Computer Science Department
School of Computer Science, Carnegie Mellon University


A Scientific Understanding of Keystroke Dynamics

Kevin S. Killourhy

January 2012

Ph.D. Thesis


Keywords: Keystroke dynamics, Mix-effects models, Science of security

Keystroke dynamics–technology to distinguish people based on their typing rhythms–could revolutionize insider-threat detection. Insiders accessing backdoors, using shared accounts, or masquerading as other users would be exposed by their unique typing rhythms. In the past thirty years, dozens of classifiers have been proposed for distinguishing people using keystroke dynamics; many have obtained excellent results in evaluation. However, when evaluations are replicated, the results are often wildly different; one classifier's error rate jumped from 1% to 85% upon replication.

Classifier error rates depend on a multitude of factors; until the effects of these factors on error rates are understood, keystroke dynamics cannot realize its promise. To tackle this multitude-of-factors problem, we developed the following methodology: (1) evaluate multiple classifiers under systematically ranging conditions; (2) analyze the results with linear mixed-effects models (LMMs), a technique for inferential statistics well suited to understanding how various factors affect classifier error rates; and (3) validate the models, demonstrating that they accurately predict error rates in subsequent evaluations.
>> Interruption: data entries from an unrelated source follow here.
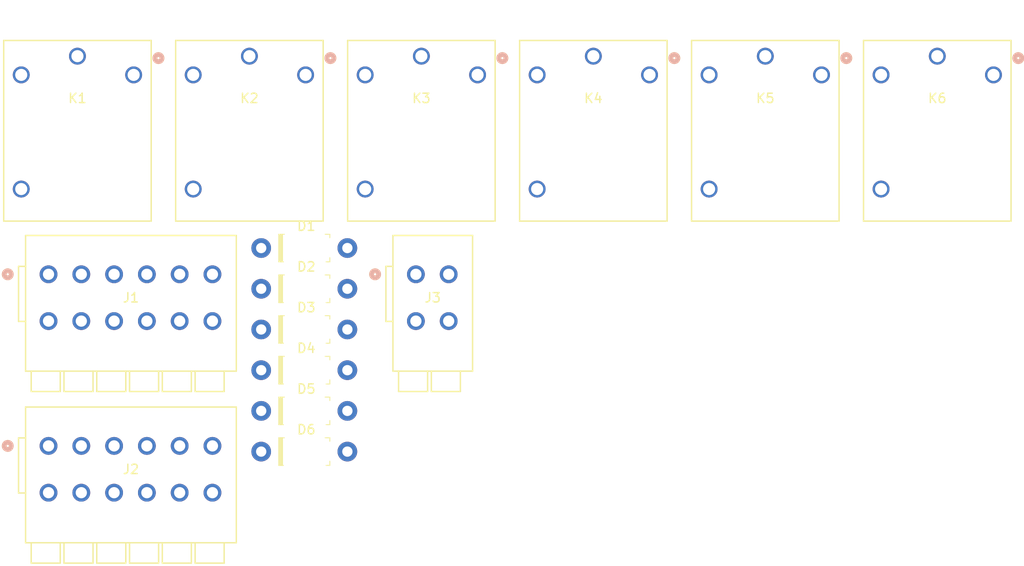
<source format=kicad_pcb>
(kicad_pcb
	(version 20241229)
	(generator "pcbnew")
	(generator_version "9.0")
	(general
		(thickness 1.6)
		(legacy_teardrops no)
	)
	(paper "A4")
	(layers
		(0 "F.Cu" signal)
		(2 "B.Cu" signal)
		(9 "F.Adhes" user "F.Adhesive")
		(11 "B.Adhes" user "B.Adhesive")
		(13 "F.Paste" user)
		(15 "B.Paste" user)
		(5 "F.SilkS" user "F.Silkscreen")
		(7 "B.SilkS" user "B.Silkscreen")
		(1 "F.Mask" user)
		(3 "B.Mask" user)
		(17 "Dwgs.User" user "User.Drawings")
		(19 "Cmts.User" user "User.Comments")
		(21 "Eco1.User" user "User.Eco1")
		(23 "Eco2.User" user "User.Eco2")
		(25 "Edge.Cuts" user)
		(27 "Margin" user)
		(31 "F.CrtYd" user "F.Courtyard")
		(29 "B.CrtYd" user "B.Courtyard")
		(35 "F.Fab" user)
		(33 "B.Fab" user)
		(39 "User.1" user)
		(41 "User.2" user)
		(43 "User.3" user)
		(45 "User.4" user)
	)
	(setup
		(pad_to_mask_clearance 0)
		(allow_soldermask_bridges_in_footprints no)
		(tenting front back)
		(pcbplotparams
			(layerselection 0x00000000_00000000_55555555_5755f5ff)
			(plot_on_all_layers_selection 0x00000000_00000000_00000000_00000000)
			(disableapertmacros no)
			(usegerberextensions no)
			(usegerberattributes yes)
			(usegerberadvancedattributes yes)
			(creategerberjobfile yes)
			(dashed_line_dash_ratio 12.000000)
			(dashed_line_gap_ratio 3.000000)
			(svgprecision 4)
			(plotframeref no)
			(mode 1)
			(useauxorigin no)
			(hpglpennumber 1)
			(hpglpenspeed 20)
			(hpglpendiameter 15.000000)
			(pdf_front_fp_property_popups yes)
			(pdf_back_fp_property_popups yes)
			(pdf_metadata yes)
			(pdf_single_document no)
			(dxfpolygonmode yes)
			(dxfimperialunits yes)
			(dxfusepcbnewfont yes)
			(psnegative no)
			(psa4output no)
			(plot_black_and_white yes)
			(sketchpadsonfab no)
			(plotpadnumbers no)
			(hidednponfab no)
			(sketchdnponfab yes)
			(crossoutdnponfab yes)
			(subtractmaskfromsilk no)
			(outputformat 1)
			(mirror no)
			(drillshape 1)
			(scaleselection 1)
			(outputdirectory "")
		)
	)
	(net 0 "")
	(net 1 "Net-(D1-PadA)")
	(net 2 "Net-(J3-1_1)")
	(net 3 "Net-(D2-PadA)")
	(net 4 "Net-(D3-PadA)")
	(net 5 "Net-(D4-PadA)")
	(net 6 "Net-(D5-PadA)")
	(net 7 "Net-(J3-2_1)")
	(net 8 "Net-(J1-5_1)")
	(net 9 "Net-(J1-1_1)")
	(net 10 "Net-(J1-6_1)")
	(net 11 "Net-(J1-3_1)")
	(net 12 "Net-(J1-4_1)")
	(net 13 "Net-(J1-2_1)")
	(net 14 "Net-(J2-4_1)")
	(net 15 "Net-(J2-2_1)")
	(net 16 "Net-(J2-3_1)")
	(net 17 "Net-(J2-1_1)")
	(net 18 "Net-(J2-6_1)")
	(net 19 "Net-(J2-5_1)")
	(footprint "2601_1102:CONN2_2601-1102_WAG" (layer "F.Cu") (at 128 84.5))
	(footprint "J107F1AS2012VDC.80:RELAY_J107F1A_CRS" (layer "F.Cu") (at 110.226388 61.191263))
	(footprint "digikey-footprints:DO-41" (layer "F.Cu") (at 111.485 86.044801))
	(footprint "digikey-footprints:DO-41" (layer "F.Cu") (at 111.485 81.694801))
	(footprint "J107F1AS2012VDC.80:RELAY_J107F1A_CRS" (layer "F.Cu") (at 146.944758 61.191263))
	(footprint "2601_1106:CONN6_2601-1106_WAG" (layer "F.Cu") (at 88.779998 84.5))
	(footprint "digikey-footprints:DO-41" (layer "F.Cu") (at 111.485 94.744801))
	(footprint "J107F1AS2012VDC.80:RELAY_J107F1A_CRS" (layer "F.Cu") (at 128.585573 61.191263))
	(footprint "2601_1106:CONN6_2601-1106_WAG" (layer "F.Cu") (at 88.779998 102.835398))
	(footprint "J107F1AS2012VDC.80:RELAY_J107F1A_CRS" (layer "F.Cu") (at 183.663128 61.191263))
	(footprint "J107F1AS2012VDC.80:RELAY_J107F1A_CRS" (layer "F.Cu") (at 165.303943 61.191263))
	(footprint "digikey-footprints:DO-41" (layer "F.Cu") (at 111.485 103.444801))
	(footprint "digikey-footprints:DO-41" (layer "F.Cu") (at 111.485 90.394801))
	(footprint "J107F1AS2012VDC.80:RELAY_J107F1A_CRS" (layer "F.Cu") (at 91.867203 61.191263))
	(footprint "digikey-footprints:DO-41" (layer "F.Cu") (at 111.485 99.094801))
	(embedded_fonts no)
)

</source>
In three investigations using this methodology, we found that while some classifiers had lower error rates than others, the differences were overshadowed by the effects of factors other than the classifier. For the best classifier, error rates vary from 0%to 63%depending on the user. Impostors triple their chance of evading detection if they touch type. On the bright side, the best combination of timing features (hold times and up-down times) reduces error rates by over 50%. Other configuration tweaks, such as increased training and an updating strategy, offer further opportunity to significantly reduce error rates. On a scientific level, this work establishes that understanding these factors is critical to making progress in keystroke dynamics.

By understanding the influential factors, we can deploy the best classifier given the environment, accurately estimate its error rate, and know where to direct future efforts to improve performance. For the first time in keystroke dynamics, we can reliably predict classifier error rates, and our approach is general. Since other computer-security technologies (e.g., intrusion, worm, and malware detection) face analogous multitude-of-factors problems, they would similarly benefit from our methodology.